Kuala Lumpur, 19th to 21st December 2022 – A three-day visit of expert delegates on FoRB was held from 19th to 21st December 2022 to share contextual developments, experiences and best practices with Malaysian civil society organisations (CSOs) on the topics of FoRB and countering hate speech. The visit was also set to discuss the implementation of the United Nations Framework (UN Resolution 16/18 and Rabat Plan of Action) as a complementary standard for protection of FoRB in Malaysia. The expert delegates were judicial officials from Bangladesh and Tunisia, and the former United Nations Special Rapporteur on FoRB, Prof. Ahmed Shaheed. Komuniti Muslim Universal (KMU Malaysia) took part in this high-level discussion.
The first day started with a roundtable discussion with organisations and communities affected by the legal, political and cultural restrictions. The discussion was participated by representatives from religious and sexual minorities, and CSOs that work on FoRB issues.

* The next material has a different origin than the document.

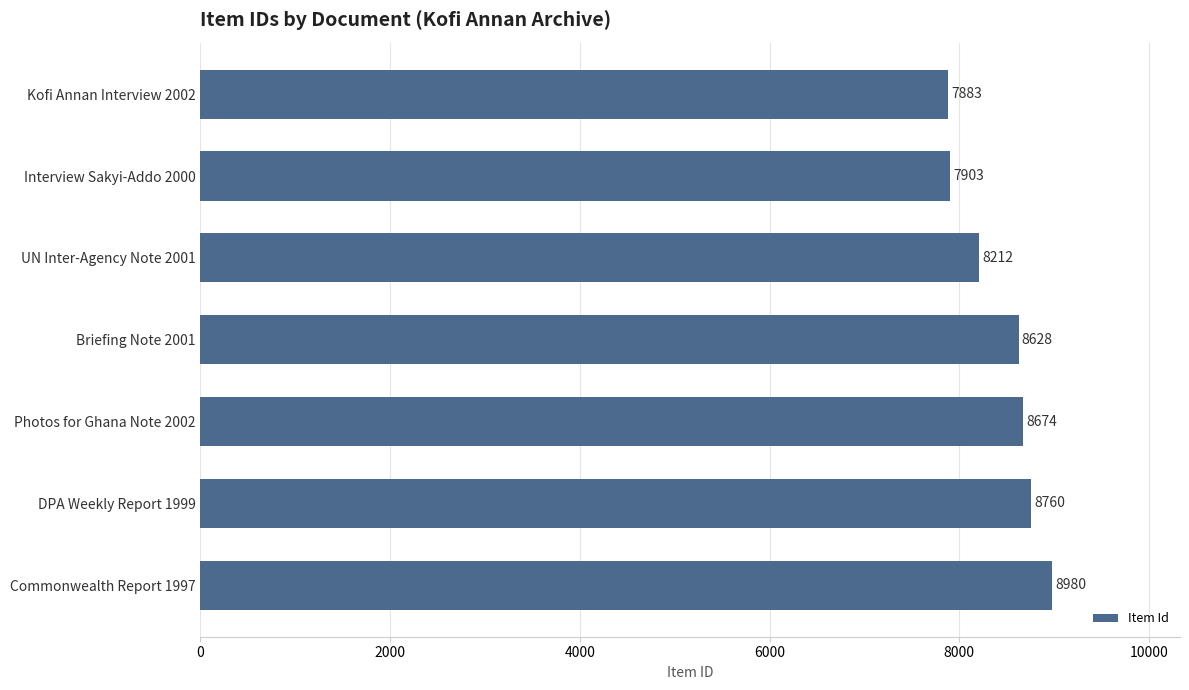

Reading bottom to top, transcribe all the data shown in this chart.

Commonwealth Report 1997=8980	DPA Weekly Report 1999=8760	Photos for Ghana Note 2002=8674	Briefing Note 2001=8628	UN Inter-Agency Note 2001=8212	Interview Sakyi-Addo 2000=7903	Kofi Annan Interview 2002=7883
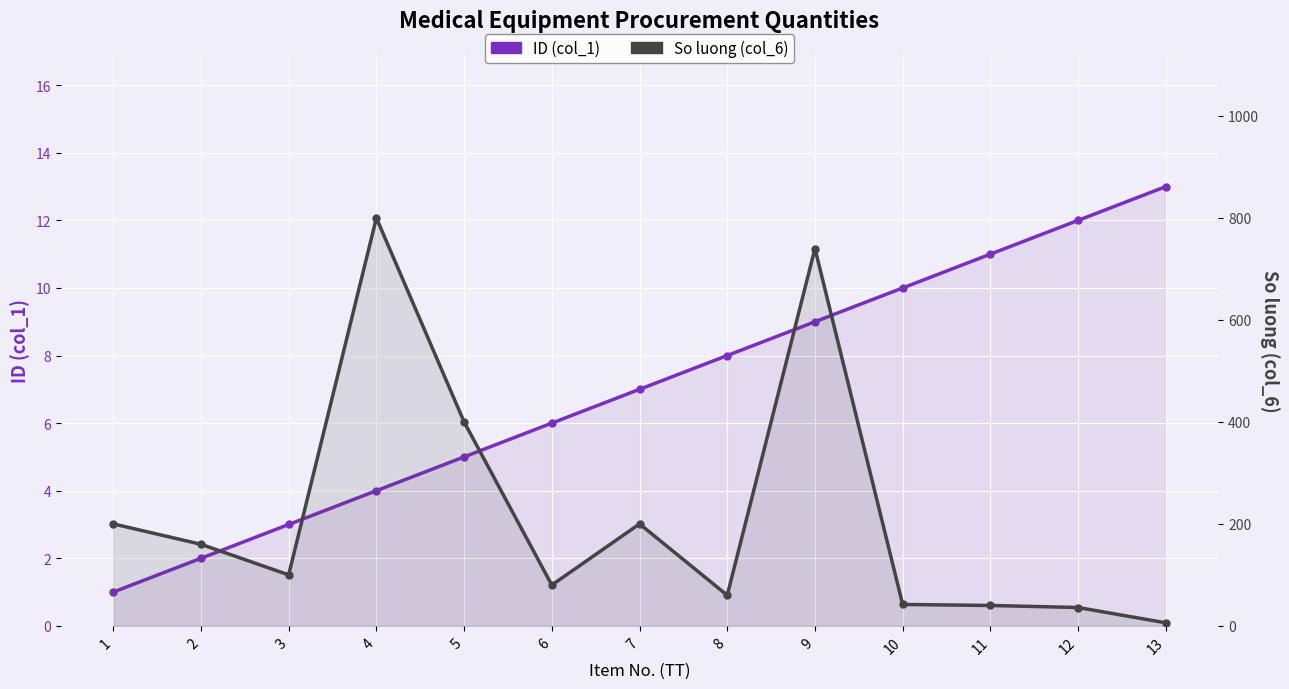

True or false: ID (col_1) and So luong (col_6) intersect in this chart.

True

KMU Malaysia, based on its research arm, Initiative to Promote Tolerance and Prevent Violence (INITIATE.MY),highlighted that the hegemony of Malays and Sunni-Islam has impacted religious freedom and tolerance in Malaysia. First, legal restrictions such as state fatwas that ban ‘pluralism’ and ‘liberalism’, intra-faith minorities and the usage of ‘Allah’ by non-Muslims.
Second, Islamist and far-right extremism. In the recent 15th general election (GE) , there was an influx of TikTok videos that promote anti-minority narratives and call for violence in the name of race and religion.

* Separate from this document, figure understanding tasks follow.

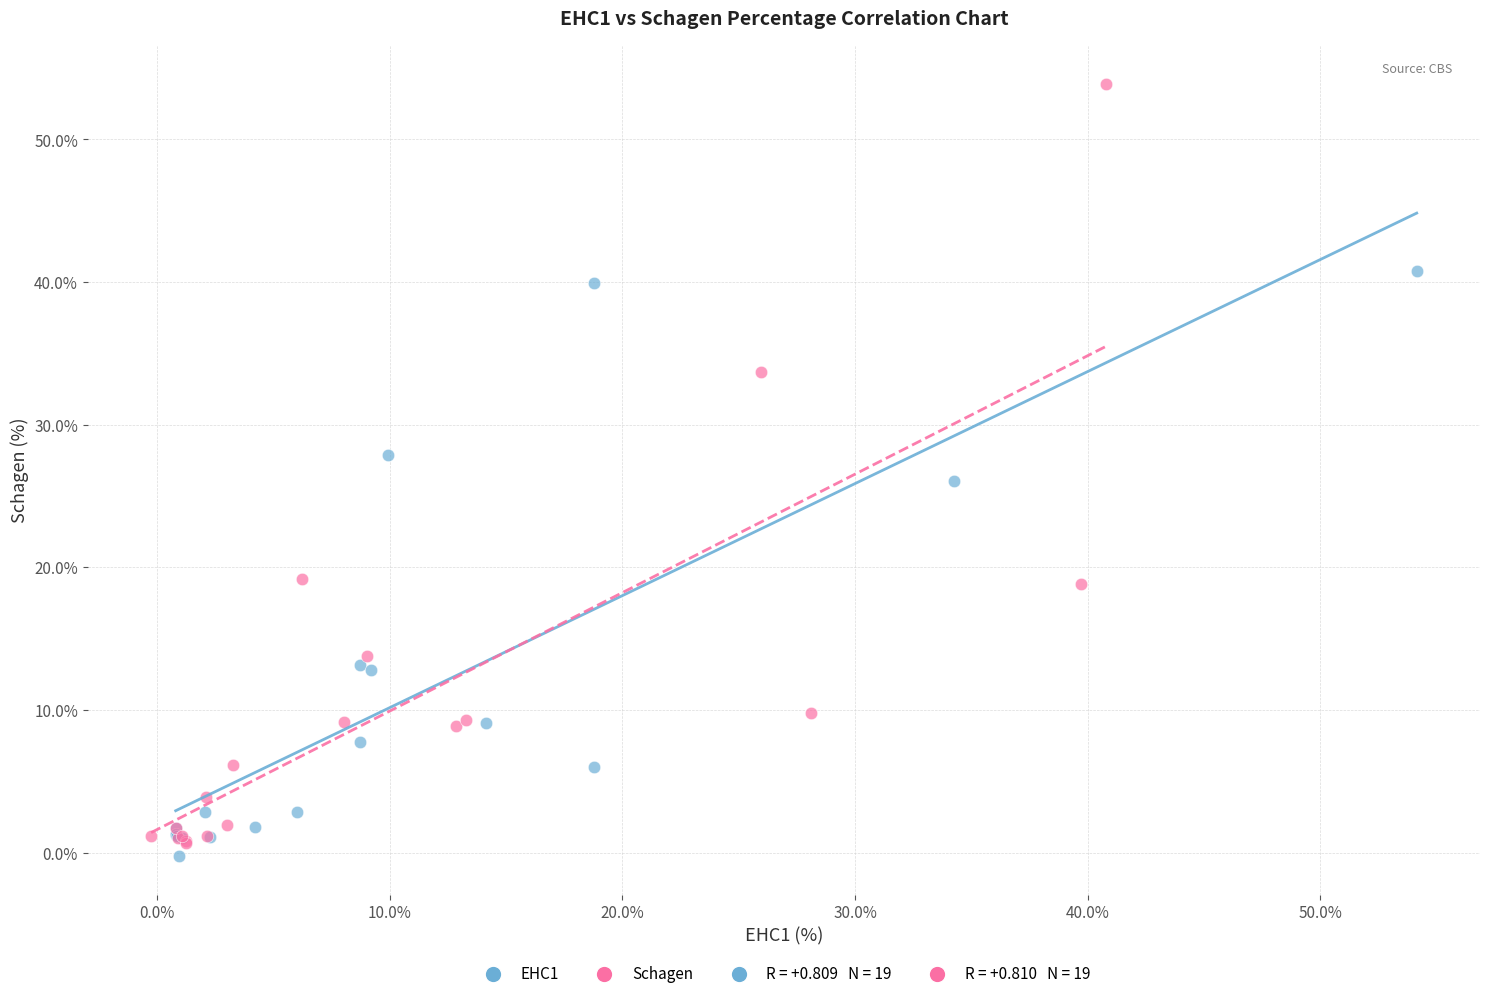

Which series reaches the maximum Y coordinate?

Schagen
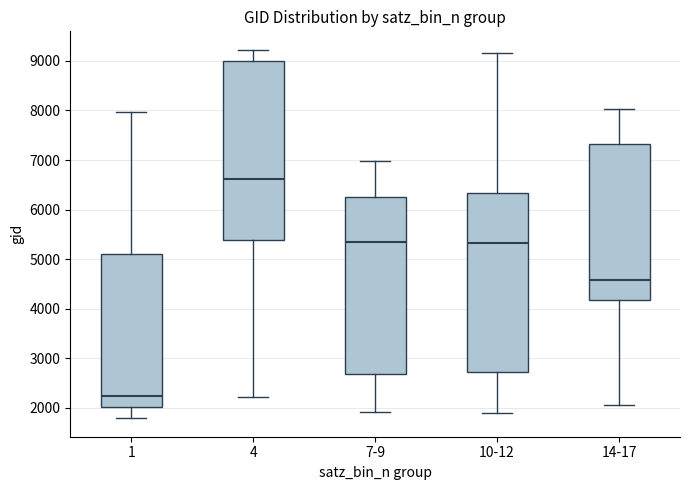

Reading left to right, read every box against the y-axis: the position of its median line, the range the box covers, and the ends of its whiskers. The values are not printed on the chart, so give them approximately, as read against the axis.

1: median 2200, box 2000 to 5100, whiskers 1800 to 8000
4: median 6600, box 5400 to 9000, whiskers 2200 to 9200
7-9: median 5400, box 2700 to 6300, whiskers 1900 to 7000
10-12: median 5300, box 2700 to 6300, whiskers 1900 to 9200
14-17: median 4600, box 4200 to 7300, whiskers 2100 to 8000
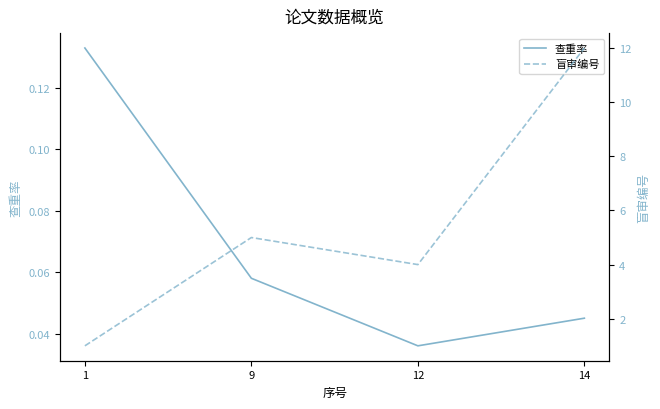

What is the sum of the 盲审编号 values at 12 and 14?

16.0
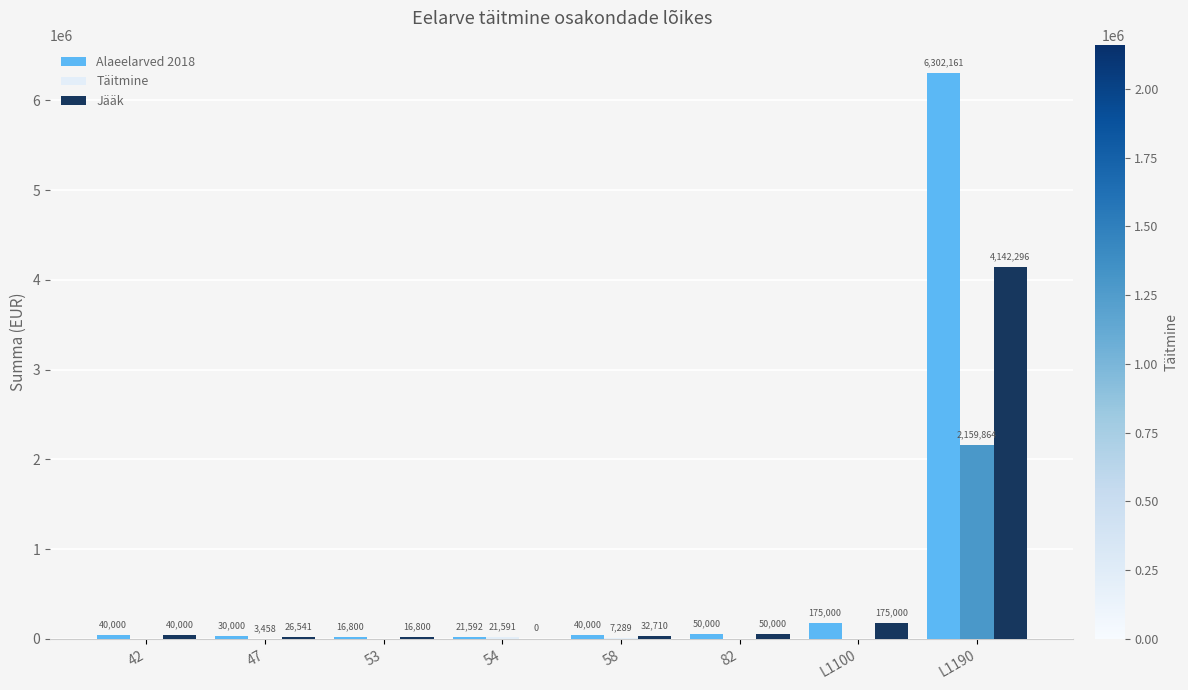

Are the bars grouped side by side (vs. stacked)?

Yes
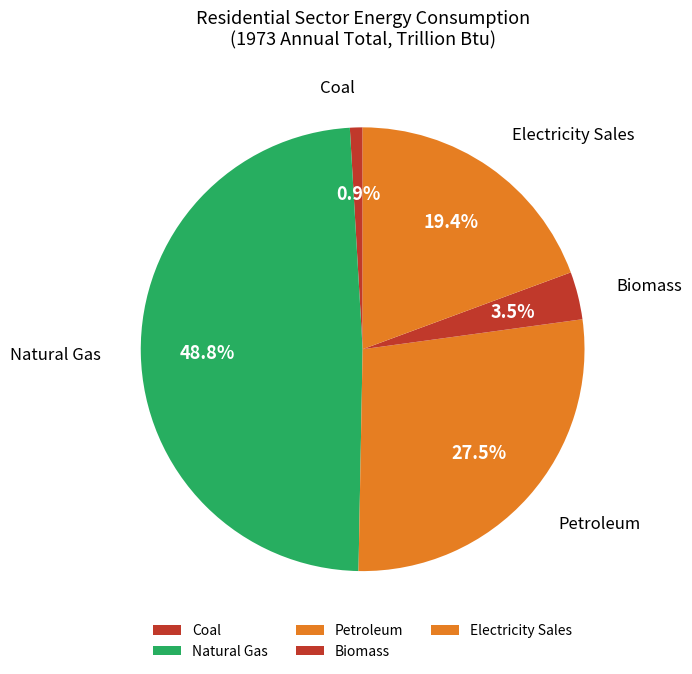

How many slices are in this pie chart?

5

Therefore, KMU Malaysia suggested that the CSOs should take the opportunity to work with the Unity Government to address state discrimination and social intolerance.
A closed-door forum was held on the final day of the visit. The experts suggested the inclusion of FoRB indicators in Sustainable Development Goals (SDG) and creating new democratic spaces of faith for rights. It was to discuss the practical aspects in the protection of FoRB with a wider audience. Former MP, Kasthuri Patto explained that Parliament should be leveraged as a platform to debate and effect reforms. Furthermore, Sisters in Islam (SIS) recommended the use of media to spread counter narratives especially on progressive values in religion. From the lessons learnt after GE-14, KMU Malaysia recommended that political risk assessment should be undertaken before any introduction of policy reforms to defend the reforms and manage a backlash from the extremist groups.
In the Q&A session, the participants also shared other challenges they encountered in FoRB advocacy such as the shrinking civic space for inter-faith dialogue but optimistic to see more positive changes after GE-15.